## Job
Starting at the line below holding "[609,431,734,449] @projectname* ->" and stopping at the line holding "[197,319,468,338] Under Linux", print every line exactly, both ends included, and leave the rest out.

======== Data under study

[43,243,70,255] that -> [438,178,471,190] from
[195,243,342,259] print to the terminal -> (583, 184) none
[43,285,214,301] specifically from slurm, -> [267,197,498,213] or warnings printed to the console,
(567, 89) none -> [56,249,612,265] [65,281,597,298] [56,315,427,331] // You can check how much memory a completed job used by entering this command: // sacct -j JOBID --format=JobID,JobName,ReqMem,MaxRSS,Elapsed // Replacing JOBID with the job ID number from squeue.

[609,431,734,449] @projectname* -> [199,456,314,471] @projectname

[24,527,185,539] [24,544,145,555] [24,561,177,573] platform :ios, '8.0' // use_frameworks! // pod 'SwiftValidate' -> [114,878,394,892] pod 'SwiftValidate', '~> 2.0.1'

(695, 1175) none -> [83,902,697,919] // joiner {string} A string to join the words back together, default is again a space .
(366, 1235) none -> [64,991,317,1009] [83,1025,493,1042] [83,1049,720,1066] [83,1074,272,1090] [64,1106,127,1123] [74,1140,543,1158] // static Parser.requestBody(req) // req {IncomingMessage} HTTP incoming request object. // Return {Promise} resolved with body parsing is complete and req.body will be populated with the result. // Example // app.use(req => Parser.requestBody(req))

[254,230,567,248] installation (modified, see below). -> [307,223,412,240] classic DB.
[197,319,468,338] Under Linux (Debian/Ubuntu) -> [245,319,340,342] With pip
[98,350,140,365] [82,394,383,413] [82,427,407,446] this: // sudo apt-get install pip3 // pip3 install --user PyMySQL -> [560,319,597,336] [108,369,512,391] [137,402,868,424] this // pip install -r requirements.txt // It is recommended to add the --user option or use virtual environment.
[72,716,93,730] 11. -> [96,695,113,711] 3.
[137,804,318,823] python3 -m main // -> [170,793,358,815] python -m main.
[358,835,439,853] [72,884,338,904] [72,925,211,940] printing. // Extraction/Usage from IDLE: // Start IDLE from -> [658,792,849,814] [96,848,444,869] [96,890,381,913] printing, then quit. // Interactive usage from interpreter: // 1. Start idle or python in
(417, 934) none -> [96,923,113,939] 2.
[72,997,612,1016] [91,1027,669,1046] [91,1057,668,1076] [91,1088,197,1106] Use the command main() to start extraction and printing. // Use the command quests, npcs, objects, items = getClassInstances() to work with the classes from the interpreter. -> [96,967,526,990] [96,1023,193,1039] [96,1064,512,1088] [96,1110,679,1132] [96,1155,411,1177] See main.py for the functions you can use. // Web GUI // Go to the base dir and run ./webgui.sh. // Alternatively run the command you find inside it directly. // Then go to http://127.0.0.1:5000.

================

## Exercise solution
[609,431,734,449] @projectname* -> [199,456,314,471] @projectname

[24,527,185,539] [24,544,145,555] [24,561,177,573] platform :ios, '8.0' // use_frameworks! // pod 'SwiftValidate' -> [114,878,394,892] pod 'SwiftValidate', '~> 2.0.1'

(695, 1175) none -> [83,902,697,919] // joiner {string} A string to join the words back together, default is again a space .
(366, 1235) none -> [64,991,317,1009] [83,1025,493,1042] [83,1049,720,1066] [83,1074,272,1090] [64,1106,127,1123] [74,1140,543,1158] // static Parser.requestBody(req) // req {IncomingMessage} HTTP incoming request object. // Return {Promise} resolved with body parsing is complete and req.body will be populated with the result. // Example // app.use(req => Parser.requestBody(req))

[254,230,567,248] installation (modified, see below). -> [307,223,412,240] classic DB.
[197,319,468,338] Under Linux (Debian/Ubuntu) -> [245,319,340,342] With pip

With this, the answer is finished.